(Task directions):
Retype, character for character, the lines in the items below that run between the line holding "phylum: Bryophyta" and the line holding "genus: Ligustrum", inclusive.

——

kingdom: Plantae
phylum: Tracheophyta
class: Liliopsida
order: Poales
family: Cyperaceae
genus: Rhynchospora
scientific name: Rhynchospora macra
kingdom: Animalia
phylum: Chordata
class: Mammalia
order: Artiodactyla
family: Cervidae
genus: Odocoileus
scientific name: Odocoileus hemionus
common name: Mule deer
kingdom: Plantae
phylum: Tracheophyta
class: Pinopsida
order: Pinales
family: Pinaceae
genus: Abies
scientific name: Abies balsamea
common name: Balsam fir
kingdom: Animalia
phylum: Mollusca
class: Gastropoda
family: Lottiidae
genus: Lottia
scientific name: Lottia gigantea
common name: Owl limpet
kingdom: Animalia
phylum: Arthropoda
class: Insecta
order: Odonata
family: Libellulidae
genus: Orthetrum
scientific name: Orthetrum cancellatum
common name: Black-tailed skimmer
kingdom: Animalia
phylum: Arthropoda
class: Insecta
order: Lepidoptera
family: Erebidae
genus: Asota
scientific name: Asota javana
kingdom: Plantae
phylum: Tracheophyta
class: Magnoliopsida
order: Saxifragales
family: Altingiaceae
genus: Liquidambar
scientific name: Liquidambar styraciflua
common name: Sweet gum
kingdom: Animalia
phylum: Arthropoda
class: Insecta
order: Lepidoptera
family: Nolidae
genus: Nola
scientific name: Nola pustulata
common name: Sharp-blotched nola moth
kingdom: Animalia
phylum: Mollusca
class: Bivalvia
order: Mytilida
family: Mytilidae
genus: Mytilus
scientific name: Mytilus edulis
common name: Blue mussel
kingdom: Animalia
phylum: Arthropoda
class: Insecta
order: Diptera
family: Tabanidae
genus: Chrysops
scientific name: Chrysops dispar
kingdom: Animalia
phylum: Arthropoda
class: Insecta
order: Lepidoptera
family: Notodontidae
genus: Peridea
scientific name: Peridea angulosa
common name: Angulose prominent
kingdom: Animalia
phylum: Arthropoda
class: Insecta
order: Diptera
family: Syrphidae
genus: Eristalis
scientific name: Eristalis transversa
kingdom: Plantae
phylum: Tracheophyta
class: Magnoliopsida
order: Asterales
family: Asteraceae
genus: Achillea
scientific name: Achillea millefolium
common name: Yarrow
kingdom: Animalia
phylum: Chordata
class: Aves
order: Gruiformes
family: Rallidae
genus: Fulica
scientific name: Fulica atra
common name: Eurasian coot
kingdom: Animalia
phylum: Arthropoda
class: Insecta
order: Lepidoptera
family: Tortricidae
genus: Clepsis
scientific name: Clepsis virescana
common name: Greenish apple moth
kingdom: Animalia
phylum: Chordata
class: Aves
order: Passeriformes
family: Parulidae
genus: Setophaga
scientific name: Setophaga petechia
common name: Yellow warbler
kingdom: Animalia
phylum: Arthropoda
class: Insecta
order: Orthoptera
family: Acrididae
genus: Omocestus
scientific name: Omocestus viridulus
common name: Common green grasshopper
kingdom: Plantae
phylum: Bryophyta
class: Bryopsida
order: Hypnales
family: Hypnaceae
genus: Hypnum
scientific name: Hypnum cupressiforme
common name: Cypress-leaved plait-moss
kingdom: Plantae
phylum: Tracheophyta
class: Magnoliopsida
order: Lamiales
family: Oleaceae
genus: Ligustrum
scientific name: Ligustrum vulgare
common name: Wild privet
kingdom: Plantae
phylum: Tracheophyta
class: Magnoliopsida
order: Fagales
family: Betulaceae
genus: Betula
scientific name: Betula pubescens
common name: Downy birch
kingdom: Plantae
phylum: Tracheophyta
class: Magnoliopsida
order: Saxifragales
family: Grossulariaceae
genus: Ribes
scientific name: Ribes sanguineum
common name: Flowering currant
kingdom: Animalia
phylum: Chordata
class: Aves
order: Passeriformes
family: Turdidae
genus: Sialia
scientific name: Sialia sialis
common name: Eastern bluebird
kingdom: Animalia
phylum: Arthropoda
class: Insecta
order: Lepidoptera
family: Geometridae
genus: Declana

——

(Exercise answer):
phylum: Bryophyta
class: Bryopsida
order: Hypnales
family: Hypnaceae
genus: Hypnum
scientific name: Hypnum cupressiforme
common name: Cypress-leaved plait-moss
kingdom: Plantae
phylum: Tracheophyta
class: Magnoliopsida
order: Lamiales
family: Oleaceae
genus: Ligustrum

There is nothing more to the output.